The Middles of Appropriate Attention
Ṭhānissaro Bhikkhu
When discernment turns to the larger questions of understanding the framework of the practice—in other words, when it focuses on the processes of discernment itself—its middleness is no longer a shifting point on a continuum. It becomes a range of points off the continuum entirely. In cases like this, the middleness of the path is less a matter of moderation and more one of appropriate attention: knowing which questions to focus attention on at any particular time, and which to cut through the middle and put aside.
The questions to focus attention on are those dealing with the duties appropriate for the four noble truths: how to comprehend suffering, how to abandon its cause, how to realize the cessation of suffering, and how to develop the path to that cessation. The focus on suffering shows again that avoiding commitment to pain and sensual pleasure doesn’t mean avoiding pain and pleasure entirely. You learn to sit with the pain of suffering so that you can really comprehend it; you develop the factors of the path—which include the non-sensual pleasures of strong concentration—that allow you to sit with pain without feeling the need to run away from it in the direction of sensual pleasure. This is what allows you to fulfill the duties appropriate to all the noble truths, and so to reach the end of suffering.
To stay focused on the questions related to the noble truths, however, you have to learn to how put aside any questions that cling to issues that would get in the way of performing the duties appropriate to those truths.

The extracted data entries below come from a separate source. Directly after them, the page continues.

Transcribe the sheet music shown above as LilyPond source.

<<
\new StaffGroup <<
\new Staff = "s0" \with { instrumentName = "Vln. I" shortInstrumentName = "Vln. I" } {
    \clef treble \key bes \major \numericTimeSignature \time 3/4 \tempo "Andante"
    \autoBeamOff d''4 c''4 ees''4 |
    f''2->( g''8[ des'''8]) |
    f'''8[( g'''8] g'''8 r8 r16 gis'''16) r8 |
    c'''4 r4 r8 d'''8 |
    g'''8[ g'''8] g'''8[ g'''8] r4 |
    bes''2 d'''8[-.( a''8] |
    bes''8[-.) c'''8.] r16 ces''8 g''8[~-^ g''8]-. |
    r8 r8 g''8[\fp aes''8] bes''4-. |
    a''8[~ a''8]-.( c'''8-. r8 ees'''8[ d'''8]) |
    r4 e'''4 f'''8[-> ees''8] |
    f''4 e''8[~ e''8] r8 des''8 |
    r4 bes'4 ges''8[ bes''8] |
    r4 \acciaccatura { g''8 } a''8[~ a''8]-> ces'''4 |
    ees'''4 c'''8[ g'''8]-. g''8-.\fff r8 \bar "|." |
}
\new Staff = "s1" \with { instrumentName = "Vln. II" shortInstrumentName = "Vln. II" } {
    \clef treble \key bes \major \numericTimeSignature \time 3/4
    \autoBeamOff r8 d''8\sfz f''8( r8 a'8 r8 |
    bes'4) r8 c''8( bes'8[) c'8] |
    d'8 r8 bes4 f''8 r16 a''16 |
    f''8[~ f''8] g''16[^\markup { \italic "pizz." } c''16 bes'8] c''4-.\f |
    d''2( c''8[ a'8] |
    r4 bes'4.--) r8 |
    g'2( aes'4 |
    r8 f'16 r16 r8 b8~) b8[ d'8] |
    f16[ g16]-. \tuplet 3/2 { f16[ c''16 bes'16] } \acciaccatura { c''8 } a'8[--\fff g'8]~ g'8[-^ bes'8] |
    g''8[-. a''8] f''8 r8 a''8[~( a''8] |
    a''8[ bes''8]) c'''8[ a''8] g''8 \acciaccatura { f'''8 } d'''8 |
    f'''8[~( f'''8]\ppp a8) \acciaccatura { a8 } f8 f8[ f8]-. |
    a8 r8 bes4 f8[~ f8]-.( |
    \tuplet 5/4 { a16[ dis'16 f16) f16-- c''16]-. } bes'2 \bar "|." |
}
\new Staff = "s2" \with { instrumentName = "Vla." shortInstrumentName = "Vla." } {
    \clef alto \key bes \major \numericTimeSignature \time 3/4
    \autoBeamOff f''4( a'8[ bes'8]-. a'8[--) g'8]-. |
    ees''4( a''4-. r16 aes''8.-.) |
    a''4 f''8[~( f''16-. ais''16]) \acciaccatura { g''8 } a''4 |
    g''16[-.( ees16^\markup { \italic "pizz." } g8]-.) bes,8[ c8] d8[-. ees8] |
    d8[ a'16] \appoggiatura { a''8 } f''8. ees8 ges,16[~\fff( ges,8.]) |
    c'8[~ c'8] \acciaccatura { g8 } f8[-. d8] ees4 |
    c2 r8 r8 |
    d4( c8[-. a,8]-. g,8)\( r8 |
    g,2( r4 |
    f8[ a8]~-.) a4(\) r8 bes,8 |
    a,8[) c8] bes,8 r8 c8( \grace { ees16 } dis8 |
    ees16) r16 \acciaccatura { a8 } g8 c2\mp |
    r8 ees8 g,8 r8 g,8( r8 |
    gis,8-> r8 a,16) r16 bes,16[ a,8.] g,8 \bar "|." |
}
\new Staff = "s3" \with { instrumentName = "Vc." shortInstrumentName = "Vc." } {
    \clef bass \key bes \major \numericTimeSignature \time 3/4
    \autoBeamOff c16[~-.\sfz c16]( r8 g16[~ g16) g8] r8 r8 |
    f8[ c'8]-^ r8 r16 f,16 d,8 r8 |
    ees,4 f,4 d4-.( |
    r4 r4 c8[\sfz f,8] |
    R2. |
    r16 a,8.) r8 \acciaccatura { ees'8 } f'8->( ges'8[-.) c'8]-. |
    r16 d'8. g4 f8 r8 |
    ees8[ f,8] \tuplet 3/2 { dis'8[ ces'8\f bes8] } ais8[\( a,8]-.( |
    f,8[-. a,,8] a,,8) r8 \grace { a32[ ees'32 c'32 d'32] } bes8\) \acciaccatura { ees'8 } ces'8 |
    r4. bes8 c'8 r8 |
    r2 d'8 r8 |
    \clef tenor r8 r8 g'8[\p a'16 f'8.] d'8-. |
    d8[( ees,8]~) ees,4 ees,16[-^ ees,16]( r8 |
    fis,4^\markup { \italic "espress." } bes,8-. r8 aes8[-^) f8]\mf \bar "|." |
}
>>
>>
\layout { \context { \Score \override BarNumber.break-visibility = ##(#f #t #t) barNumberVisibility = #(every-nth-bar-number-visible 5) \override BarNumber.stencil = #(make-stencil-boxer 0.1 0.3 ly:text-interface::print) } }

This is where the middleness of appropriate attention shows its radical side, for it cuts through the middle many of the questions that people normally ask themselves about themselves and the world around them.
These inappropriate questions increase in subtlety as you progress along the path, but they all come down to two sorts of clinging that can develop directly around the practice of the path: clinging to the practices of the path as if they were the goal of the path, and clinging to a sense of identity fashioned around those practices. The need to avoid these two types of clinging—and the need, at the same time, to develop a path of practice that risks giving rise to them— is related to a concept central to the Buddha’s analysis of the stress and suffering that the path is designed to end. That concept is becoming.
This reflection by Ajaan Geoff is from the book, Beyond All Directions, p. 80.